Recently, hypocrisy has emerged as a key focus in philosophical discussions of the ethics of blame. It seems that even if a person has violated some moral norm and is genuinely blameworthy for doing so, it is open to them to challenge the blame leveled at them on the grounds that it is hypocritical; a typical expression of this idea is the phrase, "You have no right to blame me!" Accordingly, some philosophers argue that in order to have the standing or entitlement to blame others, one's blame must not be hypocritical. Defenses of this position have usually focused on the connection between hypocrisy and fairness: the basic idea is that the hypocritical blamer in some way fails to treat the target of her blame as a moral equal. Other proposed explanations include the idea that standing in a moral community requires a reciprocal willingness to accept blame, a willingness that hypocrites lack. Patrick Todd argues that all and only those who are committed to the relevant norms possess the standing to blame, and hypocrites lack commitment in the relevant sense. Other philosophers reject the "No-hypocrisy" condition on standing altogether. Typically, these philosophers do not deny that sometimes the wrongness of hypocrisy can outweigh a would-be blamer's entitlement to blame others; but they will insist that this is not invariably the case, and some hypocrites do have standing to blame. R.A. Duff suggests that underlying the disagreement between these two views is a disagreement about the size and scope of moral community, while Kyle Fritz and Daniel Miller suggest that the rejection of the "No-hypocrisy" condition reflects a failure to distinguish between the right to blame and the value of blaming.
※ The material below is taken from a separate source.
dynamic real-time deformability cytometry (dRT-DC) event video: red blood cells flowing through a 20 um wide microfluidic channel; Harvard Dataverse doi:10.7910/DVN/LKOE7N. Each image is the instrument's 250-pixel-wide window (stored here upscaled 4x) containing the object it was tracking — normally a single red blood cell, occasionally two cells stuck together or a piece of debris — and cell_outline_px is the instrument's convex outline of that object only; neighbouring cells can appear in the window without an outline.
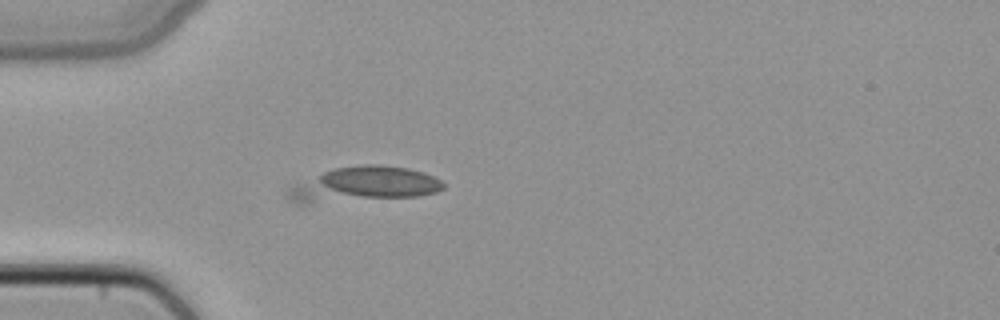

The definition of hypocrisy itself is the fundamental question of the relatively new philosophical discussions on hypocrisy. Early answers tended to focus on the deceptive or inconsistent qualities of hypocrisy. For Eva Kittay, for example, the fundamental attribute of hypocrites is "self-referential deception," and for Gilbert Ryle, to be hypocritical is to "try to appear activated by a motive other than one's real motive." On Dan Turner's view, by contrast, the fundamental feature is "conflict or disparity" between a person's attitudes, where this may or may not involve deception. Bela Szabados and Daniel Statman argue that self-deception is the characteristic attribute of "garden variety of hypocrisies." Roger Crisp and Christopher Cowten identify four types of hypocrisy: pretense of moral goodness, moral criticism of others by those possessing faults of their own, failure to satisfy self-acknowledged moral requirements, and a complacent, unreflective commitment to virtues feigned or preached. What unifies these types is a "metavice," a lack of "moral seriousness." More recently, some philosophers–notably, Benjamin Rossi and Fritz and Miller–have defined hypocrisy in terms of dispositions to blame others or to avow commitment to certain norms together with an unwillingness to accept blame from others or to blame themselves. Rossi's "Commitment Account of Hypocrisy" addresses paradigmatic cases of hypocrisy that Fritz and Miller's "Differential Blaming Disposition Account" does not include.

==Benefits==
Although there are many negatives to hypocrisy, there can be benefits from it as well. There are also benefits from ignoring it. Political theorist Judith N. Shklar argues, in "Let Us Not Be Hypocritical," we are all too eager to construe even minor deviations from our opponents' professed beliefs as hypocrisy, rather than understandable imperfections and weaknesses to which everyone is prone.

Political journalist Michael Gerson notes that, "There is often hypocritical deception involved in political and diplomatic negotiations, which generally start with principled, nonnegotiable demands that are negotiated away in the process of finding a compromise." Gerson concludes:
hypocrisy is unavoidable and necessary. If people were required, at all times, to live up to ideals of honesty, loyalty and compassion in order for those ideals to exist, there would be no ideals. Being a moral person is a struggle in which everyone repeatedly fails, becoming a hypocrite in each of those moments. A just and peaceful society depends on hypocrites who ultimately refused to abandon the ideals they betray.